[Bounding box coordinate data]
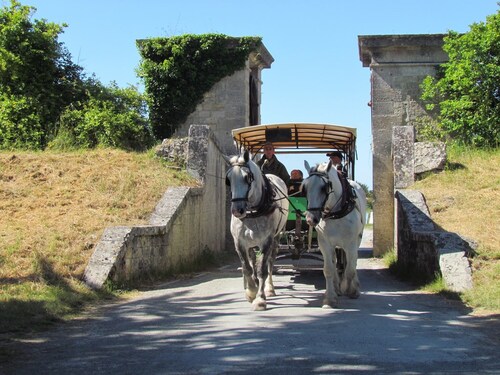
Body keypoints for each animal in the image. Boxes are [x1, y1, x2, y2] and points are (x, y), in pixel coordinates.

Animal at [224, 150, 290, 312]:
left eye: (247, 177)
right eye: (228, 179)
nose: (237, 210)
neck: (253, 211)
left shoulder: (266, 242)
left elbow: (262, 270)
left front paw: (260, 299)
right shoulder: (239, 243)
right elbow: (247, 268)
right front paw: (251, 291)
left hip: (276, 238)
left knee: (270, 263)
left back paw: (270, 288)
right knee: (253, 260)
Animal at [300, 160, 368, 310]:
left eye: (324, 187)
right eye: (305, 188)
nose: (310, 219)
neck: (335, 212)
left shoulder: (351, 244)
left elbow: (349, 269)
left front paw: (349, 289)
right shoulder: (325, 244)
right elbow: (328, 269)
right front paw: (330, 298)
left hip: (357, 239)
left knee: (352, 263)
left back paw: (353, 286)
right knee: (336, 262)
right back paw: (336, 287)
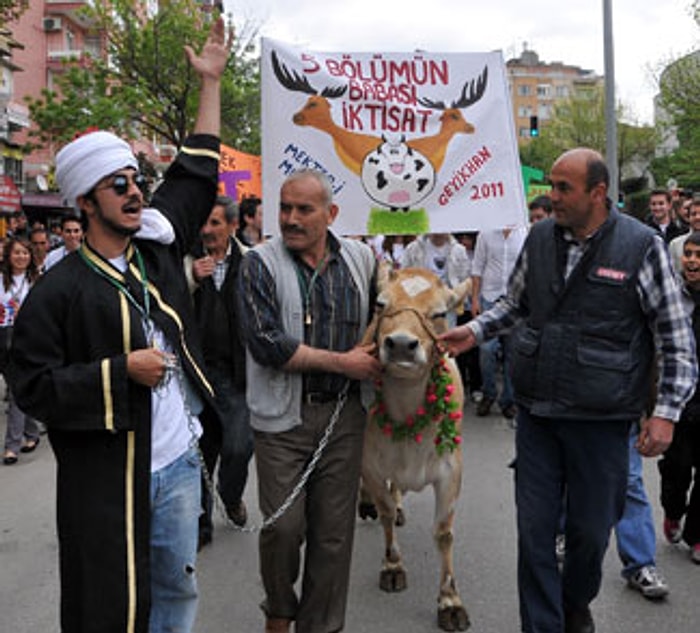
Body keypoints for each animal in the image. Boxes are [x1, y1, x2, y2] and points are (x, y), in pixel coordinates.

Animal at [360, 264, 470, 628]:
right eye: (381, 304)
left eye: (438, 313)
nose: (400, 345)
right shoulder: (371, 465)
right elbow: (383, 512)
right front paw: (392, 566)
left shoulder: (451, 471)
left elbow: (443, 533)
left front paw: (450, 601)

* Problem: Copy exactly the lines that begin with the one containing "left eye: (438, 313)" and continue to the end of the records, both included, and nothing more.

* Output:
left eye: (438, 313)
nose: (400, 345)
right shoulder: (371, 465)
right elbow: (383, 512)
right front paw: (392, 566)
left shoulder: (451, 471)
left elbow: (443, 533)
left front paw: (450, 601)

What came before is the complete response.